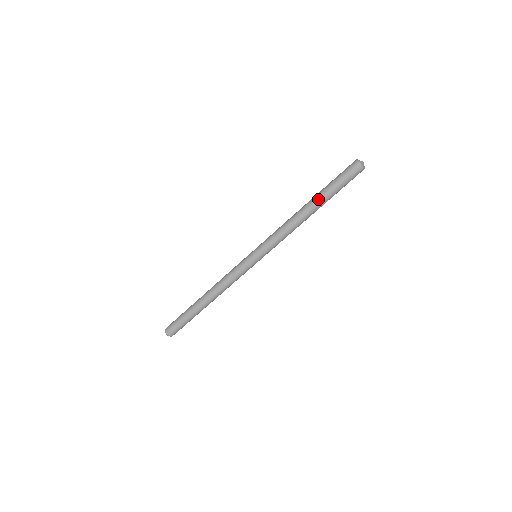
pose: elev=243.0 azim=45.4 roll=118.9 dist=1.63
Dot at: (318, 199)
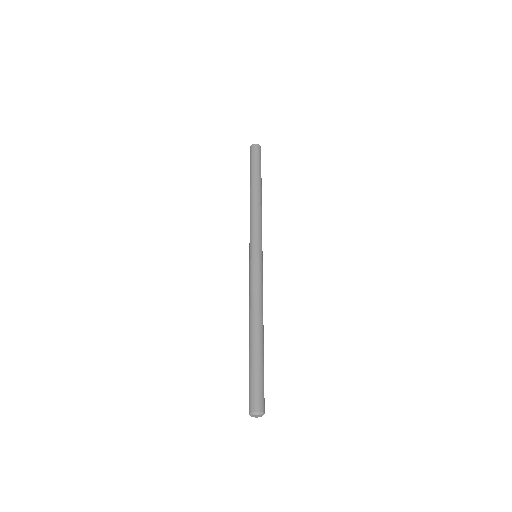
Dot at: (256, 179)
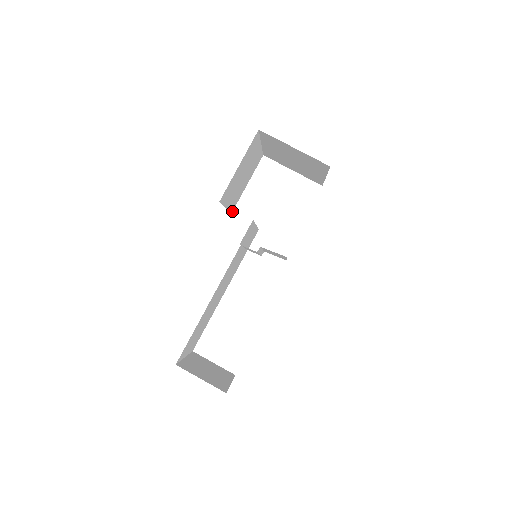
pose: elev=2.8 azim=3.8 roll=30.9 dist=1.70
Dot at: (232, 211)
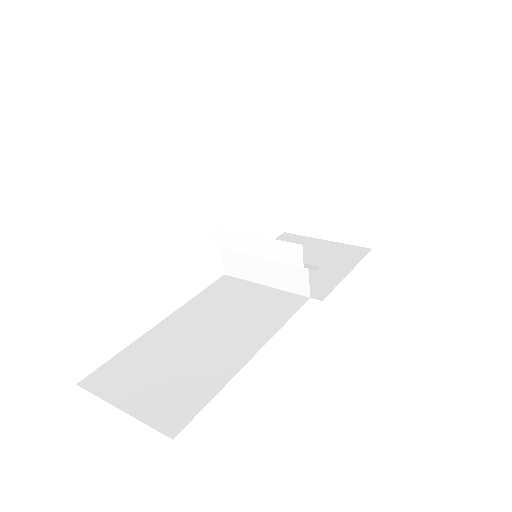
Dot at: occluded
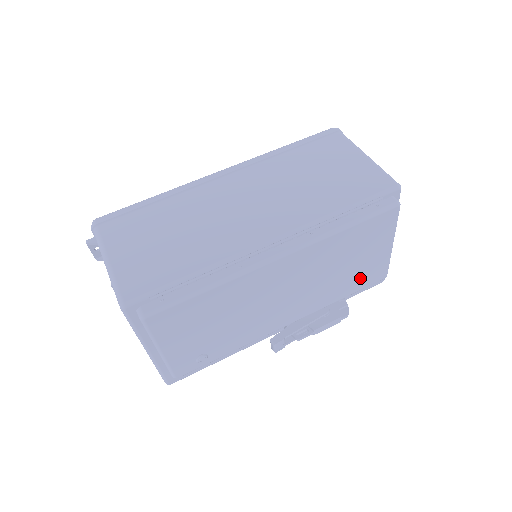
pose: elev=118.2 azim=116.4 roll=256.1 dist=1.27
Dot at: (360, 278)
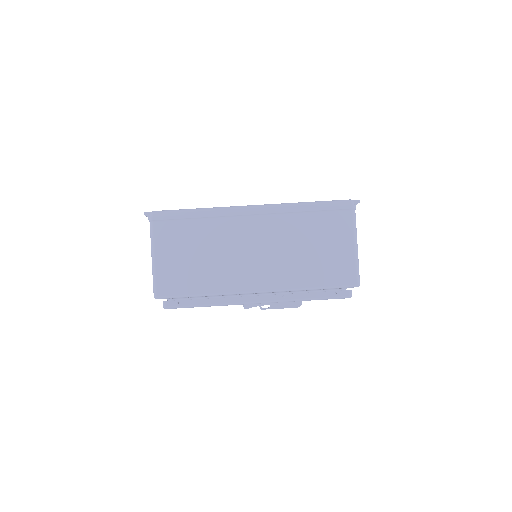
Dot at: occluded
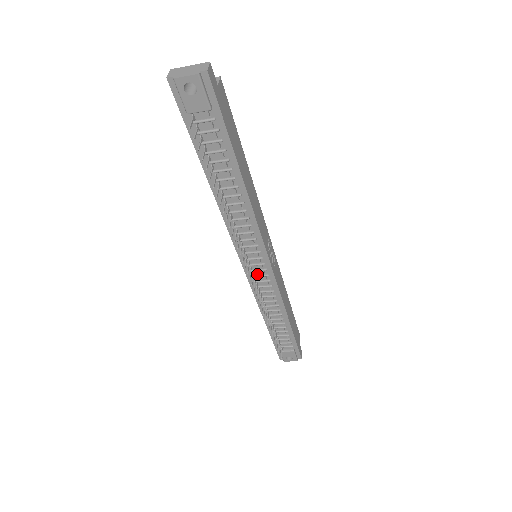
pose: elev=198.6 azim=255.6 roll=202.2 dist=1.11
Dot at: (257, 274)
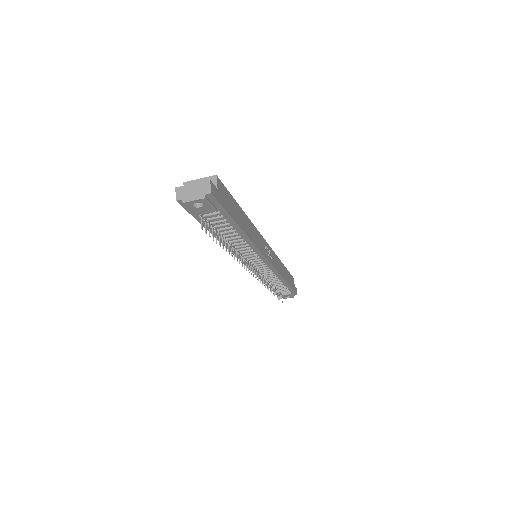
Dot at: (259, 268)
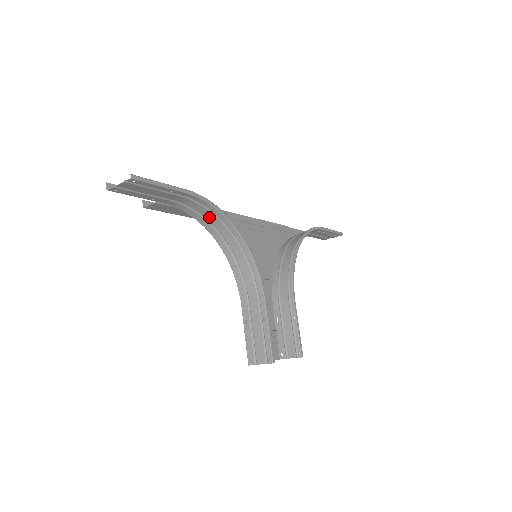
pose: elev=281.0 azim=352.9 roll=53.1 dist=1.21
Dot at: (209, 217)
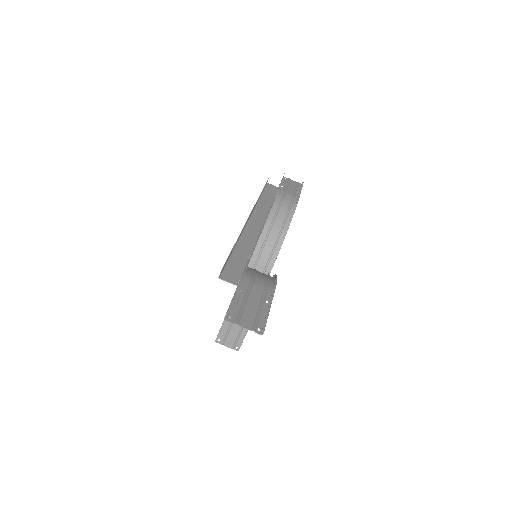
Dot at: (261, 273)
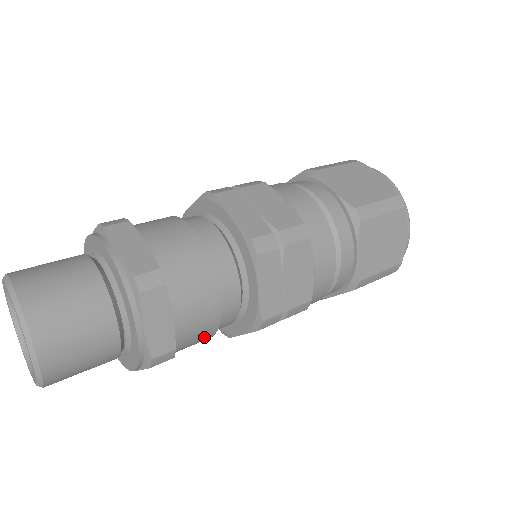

----------

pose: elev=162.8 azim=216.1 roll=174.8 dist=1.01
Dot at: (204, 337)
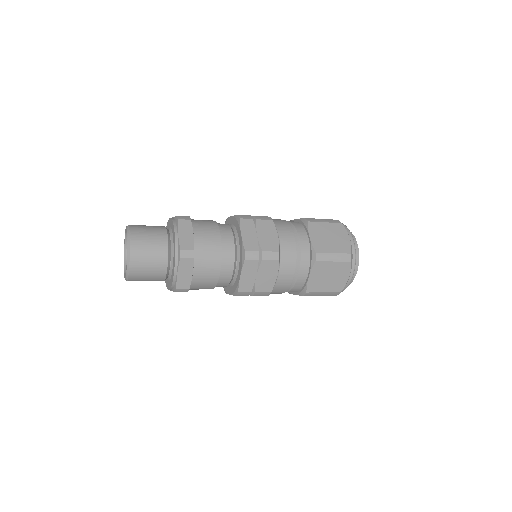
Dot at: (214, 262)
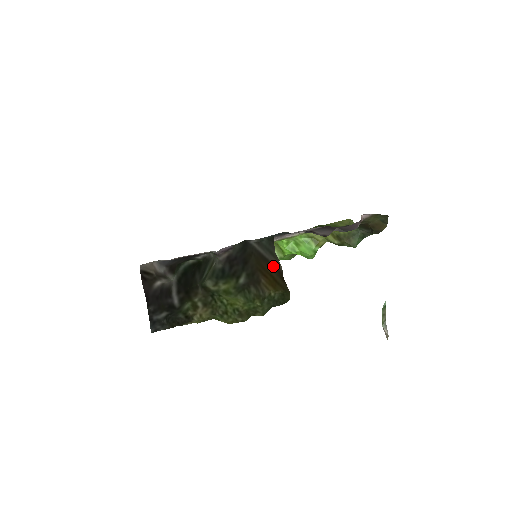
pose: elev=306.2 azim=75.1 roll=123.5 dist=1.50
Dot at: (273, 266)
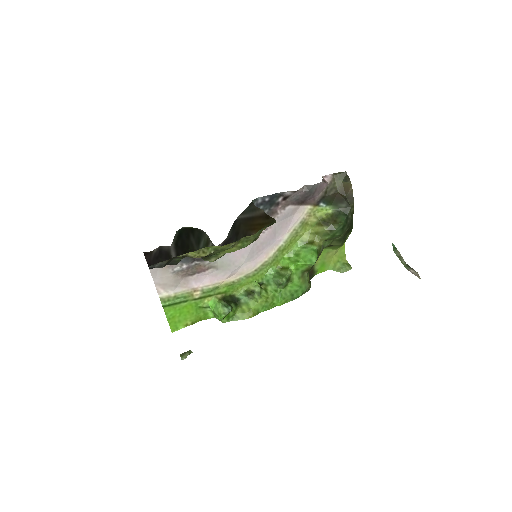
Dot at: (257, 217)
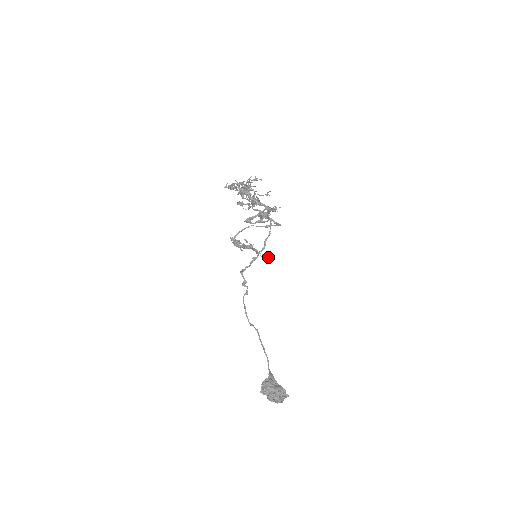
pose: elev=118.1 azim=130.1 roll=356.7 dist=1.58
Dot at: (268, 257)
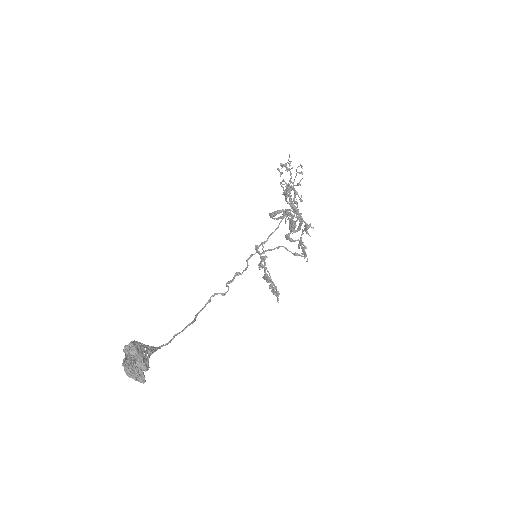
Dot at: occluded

----------

» **EXERCISE**
Write out the lines above word for word. Begin at the line that has "pose: elev=118.2 azim=116.4" and stop after the line that has "Dot at: (261, 273)", leaving out the pictures.

» **REPLY**
pose: elev=118.2 azim=116.4 roll=256.1 dist=1.27
Dot at: (360, 278)
Dot at: occluded
pose: elev=198.6 azim=255.6 roll=202.2 dist=1.11
Dot at: (257, 274)
Dot at: (259, 268)
pose: elev=281.0 azim=352.9 roll=53.1 dist=1.21
Dot at: (209, 217)
Dot at: (261, 273)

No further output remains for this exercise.